Media Bestiary
Collection of 12 drawings, mixed media on paper, different sizes, 2024
I have always been fascinated by Medieval Bestiaries, by their insertion of any element in a flat, ornamental, framed background, by the use of bright and luxurious colors, in stark contrast to the fact that the Middle Ages are considered a “Dark Era”.
I have always seen medieval iconography as a powerful narrative. Capable of enchanting through images and communicating depth without having to resort to the third dimension. Its simplicity continues to move me without losing its effectiveness.
I have always been fascinated by the ambition of the Bestiaries to collect all human knowledge without bothering to separate it from what is magical or fantastic: alongside the snake and the horse there are the griffin and the unicorn.

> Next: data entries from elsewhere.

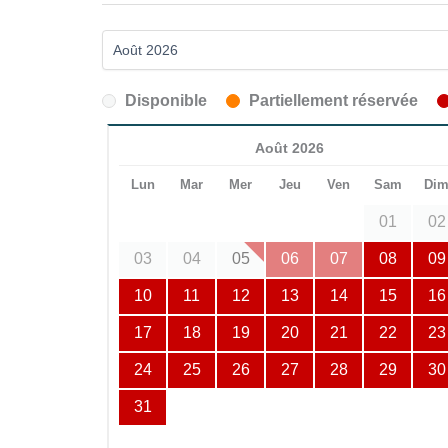
Disponible
Partiellement réservée
Août 2026
Lun
Mar
Mer
Jeu
Ven
Sam
Di
01
02
03
04
05
06
07
08
09
10
11
12
13
14
15
16
17
18
19
20
21
22
23
24
25
26
27
28
29
30
31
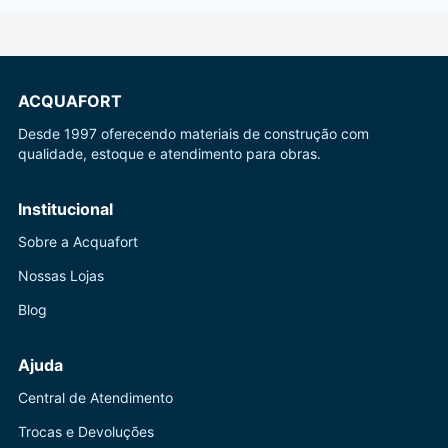
ACQUAFORT
Desde 1997 oferecendo materiais de construção com
qualidade, estoque e atendimento para obras.
Institucional
Sobre a Acquafort
Nossas Lojas
Blog
Ajuda
Central de Atendimento
Trocas e Devoluções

This may seem curious if you compare the Bestiaries to today's encyclopedias of knowledge. But if you compare their language to the graphics we are continually exposed to (through cell phones, computers and televisions) perhaps they might seem much more understandable, and much closer.
The bombardment of images – of certain images – accustoms the gaze to a certain type of vision. The lexicon of colors in the Apps and in media iconography refers to an early childhood palette: shock pink, highlighter yellow, pastel blue. The colors of play, of joy, of lightheartedness. Another chromatic legend, this one, in contrast with the climate of our historical period.

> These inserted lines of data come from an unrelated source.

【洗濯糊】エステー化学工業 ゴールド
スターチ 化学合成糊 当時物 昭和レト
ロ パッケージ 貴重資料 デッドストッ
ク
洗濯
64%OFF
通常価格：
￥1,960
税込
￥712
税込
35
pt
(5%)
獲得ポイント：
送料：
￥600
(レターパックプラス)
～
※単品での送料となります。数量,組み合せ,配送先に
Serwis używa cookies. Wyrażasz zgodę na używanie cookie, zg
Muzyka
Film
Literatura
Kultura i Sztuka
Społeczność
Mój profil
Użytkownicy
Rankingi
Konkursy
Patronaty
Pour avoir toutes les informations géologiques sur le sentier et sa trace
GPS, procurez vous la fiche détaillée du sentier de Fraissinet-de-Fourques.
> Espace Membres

The setting of television programs and advertisements impose a sudden passage of information of an extremely heterogeneous nature: next to the news on the war between Russia and Ukraine there is an advertisement for the best cat kibble; after an episode of crime news here is some gossip about a celebrity. There is a report on the victims of the Israeli - Palestinian conflict followed by an advertisement on holidays in the Maldives; an activist publishes some contents on the environmental disaster next to which there is an App for online shopping at rock-bottom prices; there is a documentary on the great History of the Mediterranean while the news of yet another shipwreck scrolls below on the title bar.
These are just a few examples of this information assembly line.
This Bestiary collects a series of creatures spawn by man's relationship with the Media. Just as medieval fantastic creatures reassemble parts of different animals into a single body, so the creatures of the Media Bestiary are made up of different and contradictory messages captured by news broadcasts, zapping, advertising and Social Media in the space of a few minutes; using the same colors and graphics of the most popular Apps.
The normalization process is a phenomenon that makes certain concepts normal - that is, acceptable and shared - through repetition and inflation; through icons, words, recurring images. That is, through media bombardment. There is a lot of talk about the normalization of violence but I think we should also start reflecting on the normalization of happiness, which represents the other side of the coin. Behind the bright colors, the clothes sales, the dream holiday, the photo with a thousand views there is the promotion of happiness seen as the only standardized individual purpose. Promotions and platforms seem to say: “It's okay! We need to be happy!”. But the happiness they propose is a "normalized" happiness, which ignores violence, denies it, and places itself on a pedestal, far from people's most intimate desires; far from the bitter contrasts that reality continually places in front of us.